> [Extracto del documento]
******

Pésimo alumno de Don Alberto y la Quique...

miércoles, 6 de julio de 2011

EL DÍA DEL CLAMOR

El día se hizo a la luz más allá de lo que todo quisiera o quisiese. El día supo de tantos, en el plano de lo mucho, en la negativa, en días hasta aquel instante emergente en la distante cercanía de lo no tan reconocible bajo sus vestiduras de futuro, concepto impensado, en idiotez y miedo, genialidad y valentía.
La valentía, el día, mí día, sus días... Los días hasta el día, no uno entre tantos sino aquel... El día del clamor...
Eureka... Mi vida se encontró de pronto con aquel cartel. Sus colores vivos, ante mi muerte pecadora momentánea. La invitación a devastar cualquier contador de ganado, en busca de sumar ovejas de diezmos domesticados. Subirse a una fiesta de tono cuasi oficialista, jugando por momentos supuestamente del lado del mismo jefe, pero marcando diferente administración. Dejar la vida en manos de otros, más allá de la sonrisa política del jefe de Roma y su divina asociación ilícita. Saber de mi vida en brazos de Jesús con exclamaciones del tipo cristiano barrial con acento gringo, de nuestro Señor, el todo poderoso.
Quise correr alocadamente batiendo mi melena a los cielos. Quise alcanzar aquel cartel para saber si la dirección de reunión era la visualizada por mí y por mi mente ultracharrúa sobrealimentada de ocasión y sólo en ese instante, me pisó un colectivo que venía hasta los dientes de ¿personas?

******

Imágenes de las páginas y texto extraído

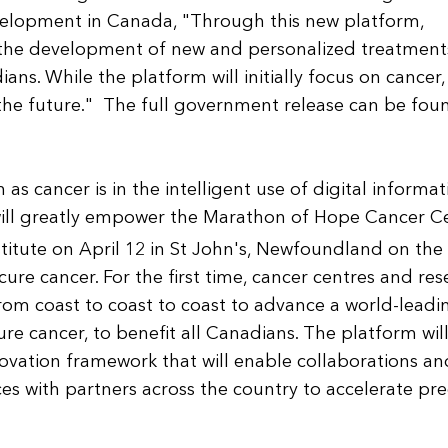
velopment in Canada, "Through this new platform,
e the development of new and personalized treatment
ans. While the platform will initially focus on cancer,
 the future." The full government release can be fou
 cancer is in the intelligent use of digital informat
will greatly empower the Marathon of Hope Cancer C
titute on April 12 in St John's, Newfoundland on the
ure cancer. For the first time, cancer centres and re
 from coast to coast to coast to advance a world-leadi
re cancer, to benefit all Canadians. The platform wil
ovation framework that will enable collaborations an
es with partners across the country to accelerate pre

******

> [Actividad 1] ¿Qué fecha aparece en el extracto?
> [Actividad 2] Cambia en el extracto «idiotez» por «torpeza» y reescribe el fragmento que comienza con las palabras que contienen «miércoles, 6 de» y termina con «genialidad y valentía.».
> [Actividad 3] Traduce al inglés esta oración del extracto: «Quise correr alocadamente batiendo mi melena a los cielos.»
Los datos no son necesarios para resolver nada de esto.

> [Respuesta 1] Miércoles, 6 de julio de 2011.

> [Respuesta 2]
miércoles, 6 de julio de 2011

EL DÍA DEL CLAMOR

El día se hizo a la luz más allá de lo que todo quisiera o quisiese. El día supo de tantos, en el plano de lo mucho, en la negativa, en días hasta aquel instante emergente en la distante cercanía de lo no tan reconocible bajo sus vestiduras de futuro, concepto impensado, en torpeza y miedo, genialidad y valentía.

> [Respuesta 3] I wanted to run wildly, tossing my mane to the skies.